▸ GIVEN INFORMATION
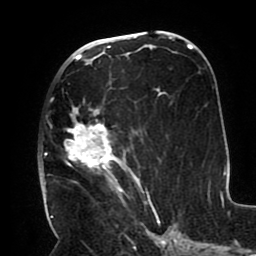
Breast MRI (dynamic contrast-enhanced), one axial slice. Cropped to one breast. Dynamic contrast-enhanced series, time point 2 of 8 at this slice position (early post-contrast). 1.5 T. TE 2.5 ms, TR 5.2 ms. 256 × 256 image matrix, field of view 190 × 190 mm. Female patient.
Annotated regions visible in this slice (semi-automatically segmented with operator editing):
- enhancing-tissue mask used for the functional tumour volume (all voxels passing the contrast-enhancement thresholds inside the analysis volume; usually the tumour): bounding box [x1, y1, x2, y2] px = [45, 83, 151, 206]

▸ ASSIGNED TASK
Search the listing above for "slice" and copy every line that holds it.

▸ THE COMPLETED TASK
Breast MRI (dynamic contrast-enhanced), one axial slice. Cropped to one breast. Dynamic contrast-enhanced series, time point 2 of 8 at this slice position (early post-contrast). 1.5 T. TE 2.5 ms, TR 5.2 ms. 256 × 256 image matrix, field of view 190 × 190 mm. Female patient.
Annotated regions visible in this slice (semi-automatically segmented with operator editing):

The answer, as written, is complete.